[[ Supplied records open ]]
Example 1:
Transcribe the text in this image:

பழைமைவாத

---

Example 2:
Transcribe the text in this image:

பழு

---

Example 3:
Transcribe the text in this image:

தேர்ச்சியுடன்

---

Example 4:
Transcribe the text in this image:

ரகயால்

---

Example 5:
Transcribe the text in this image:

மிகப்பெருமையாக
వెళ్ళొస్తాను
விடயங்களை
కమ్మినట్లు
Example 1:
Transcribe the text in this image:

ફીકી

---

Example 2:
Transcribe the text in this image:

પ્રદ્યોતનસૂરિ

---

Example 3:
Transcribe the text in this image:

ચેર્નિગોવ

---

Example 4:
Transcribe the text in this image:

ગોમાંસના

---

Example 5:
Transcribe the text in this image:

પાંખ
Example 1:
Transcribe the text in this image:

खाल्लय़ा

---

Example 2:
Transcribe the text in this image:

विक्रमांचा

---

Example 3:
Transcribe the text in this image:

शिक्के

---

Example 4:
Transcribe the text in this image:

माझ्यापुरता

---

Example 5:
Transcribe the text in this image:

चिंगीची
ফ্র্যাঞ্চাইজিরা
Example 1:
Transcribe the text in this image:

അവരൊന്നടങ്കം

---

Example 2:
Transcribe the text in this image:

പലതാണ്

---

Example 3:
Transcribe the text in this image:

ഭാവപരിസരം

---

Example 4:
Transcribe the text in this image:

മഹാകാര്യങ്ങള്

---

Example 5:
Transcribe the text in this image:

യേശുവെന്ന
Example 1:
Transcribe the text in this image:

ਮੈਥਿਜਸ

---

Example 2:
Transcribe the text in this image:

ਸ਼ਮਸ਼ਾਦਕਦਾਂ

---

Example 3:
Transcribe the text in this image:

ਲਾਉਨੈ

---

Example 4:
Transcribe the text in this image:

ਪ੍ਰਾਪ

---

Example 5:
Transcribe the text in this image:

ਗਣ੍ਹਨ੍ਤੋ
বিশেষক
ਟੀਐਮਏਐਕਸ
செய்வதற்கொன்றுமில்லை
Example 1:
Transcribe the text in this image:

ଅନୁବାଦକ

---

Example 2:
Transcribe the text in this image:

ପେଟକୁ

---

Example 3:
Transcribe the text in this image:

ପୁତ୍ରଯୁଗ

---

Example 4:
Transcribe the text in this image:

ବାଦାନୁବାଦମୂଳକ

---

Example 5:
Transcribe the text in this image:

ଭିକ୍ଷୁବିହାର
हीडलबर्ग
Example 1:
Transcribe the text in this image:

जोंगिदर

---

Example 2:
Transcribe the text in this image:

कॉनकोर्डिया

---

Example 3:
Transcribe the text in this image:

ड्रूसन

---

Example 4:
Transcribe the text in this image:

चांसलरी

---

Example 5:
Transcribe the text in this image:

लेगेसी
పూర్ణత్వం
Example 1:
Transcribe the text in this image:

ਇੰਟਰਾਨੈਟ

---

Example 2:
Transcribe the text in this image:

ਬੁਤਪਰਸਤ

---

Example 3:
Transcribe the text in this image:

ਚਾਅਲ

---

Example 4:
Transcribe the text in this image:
[[ Supplied records closed ]]
#### Exercise instructions
Copy out all of the records verbatim.

#### The answer
Example 1:
Transcribe the text in this image:

பழைமைவாத

---

Example 2:
Transcribe the text in this image:

பழு

---

Example 3:
Transcribe the text in this image:

தேர்ச்சியுடன்

---

Example 4:
Transcribe the text in this image:

ரகயால்

---

Example 5:
Transcribe the text in this image:

மிகப்பெருமையாக
వెళ్ళొస్తాను
விடயங்களை
కమ్మినట్లు
Example 1:
Transcribe the text in this image:

ફીકી

---

Example 2:
Transcribe the text in this image:

પ્રદ્યોતનસૂરિ

---

Example 3:
Transcribe the text in this image:

ચેર્નિગોવ

---

Example 4:
Transcribe the text in this image:

ગોમાંસના

---

Example 5:
Transcribe the text in this image:

પાંખ
Example 1:
Transcribe the text in this image:

खाल्लय़ा

---

Example 2:
Transcribe the text in this image:

विक्रमांचा

---

Example 3:
Transcribe the text in this image:

शिक्के

---

Example 4:
Transcribe the text in this image:

माझ्यापुरता

---

Example 5:
Transcribe the text in this image:

चिंगीची
ফ্র্যাঞ্চাইজিরা
Example 1:
Transcribe the text in this image:

അവരൊന്നടങ്കം

---

Example 2:
Transcribe the text in this image:

പലതാണ്

---

Example 3:
Transcribe the text in this image:

ഭാവപരിസരം

---

Example 4:
Transcribe the text in this image:

മഹാകാര്യങ്ങള്

---

Example 5:
Transcribe the text in this image:

യേശുവെന്ന
Example 1:
Transcribe the text in this image:

ਮੈਥਿਜਸ

---

Example 2:
Transcribe the text in this image:

ਸ਼ਮਸ਼ਾਦਕਦਾਂ

---

Example 3:
Transcribe the text in this image:

ਲਾਉਨੈ

---

Example 4:
Transcribe the text in this image:

ਪ੍ਰਾਪ

---

Example 5:
Transcribe the text in this image:

ਗਣ੍ਹਨ੍ਤੋ
বিশেষক
ਟੀਐਮਏਐਕਸ
செய்வதற்கொன்றுமில்லை
Example 1:
Transcribe the text in this image:

ଅନୁବାଦକ

---

Example 2:
Transcribe the text in this image:

ପେଟକୁ

---

Example 3:
Transcribe the text in this image:

ପୁତ୍ରଯୁଗ

---

Example 4:
Transcribe the text in this image:

ବାଦାନୁବାଦମୂଳକ

---

Example 5:
Transcribe the text in this image:

ଭିକ୍ଷୁବିହାର
हीडलबर्ग
Example 1:
Transcribe the text in this image:

जोंगिदर

---

Example 2:
Transcribe the text in this image:

कॉनकोर्डिया

---

Example 3:
Transcribe the text in this image:

ड्रूसन

---

Example 4:
Transcribe the text in this image:

चांसलरी

---

Example 5:
Transcribe the text in this image:

लेगेसी
పూర్ణత్వం
Example 1:
Transcribe the text in this image:

ਇੰਟਰਾਨੈਟ

---

Example 2:
Transcribe the text in this image:

ਬੁਤਪਰਸਤ

---

Example 3:
Transcribe the text in this image:

ਚਾਅਲ

---

Example 4:
Transcribe the text in this image:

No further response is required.